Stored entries
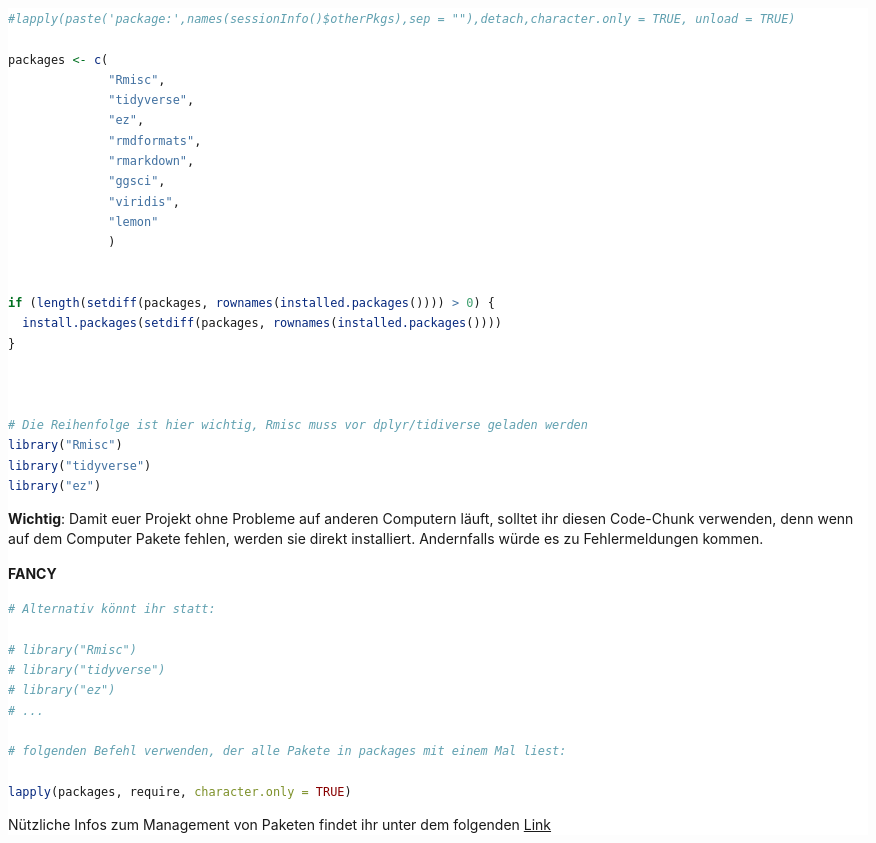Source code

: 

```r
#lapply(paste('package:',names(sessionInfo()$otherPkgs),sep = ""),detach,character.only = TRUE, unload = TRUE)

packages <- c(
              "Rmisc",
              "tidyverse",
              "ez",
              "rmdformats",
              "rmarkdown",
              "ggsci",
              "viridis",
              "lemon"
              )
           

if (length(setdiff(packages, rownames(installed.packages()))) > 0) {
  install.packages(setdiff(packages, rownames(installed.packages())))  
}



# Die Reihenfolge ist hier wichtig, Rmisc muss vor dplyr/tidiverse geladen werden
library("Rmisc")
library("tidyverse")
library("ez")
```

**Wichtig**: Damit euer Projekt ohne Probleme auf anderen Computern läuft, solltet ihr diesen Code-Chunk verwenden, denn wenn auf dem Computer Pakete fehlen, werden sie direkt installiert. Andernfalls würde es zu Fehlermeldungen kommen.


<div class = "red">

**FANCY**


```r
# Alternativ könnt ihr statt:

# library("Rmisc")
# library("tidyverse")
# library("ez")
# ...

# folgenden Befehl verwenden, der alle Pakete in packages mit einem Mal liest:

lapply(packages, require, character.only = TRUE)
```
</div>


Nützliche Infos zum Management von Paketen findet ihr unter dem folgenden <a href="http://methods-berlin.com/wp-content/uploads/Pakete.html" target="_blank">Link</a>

What you should do
Check all the records above and select each line where the string "folgenden" is found.

Problem solution
# folgenden Befehl verwenden, der alle Pakete in packages mit einem Mal liest:
Nützliche Infos zum Management von Paketen findet ihr unter dem folgenden <a href="http://methods-berlin.com/wp-content/uploads/Pakete.html" target="_blank">Link</a>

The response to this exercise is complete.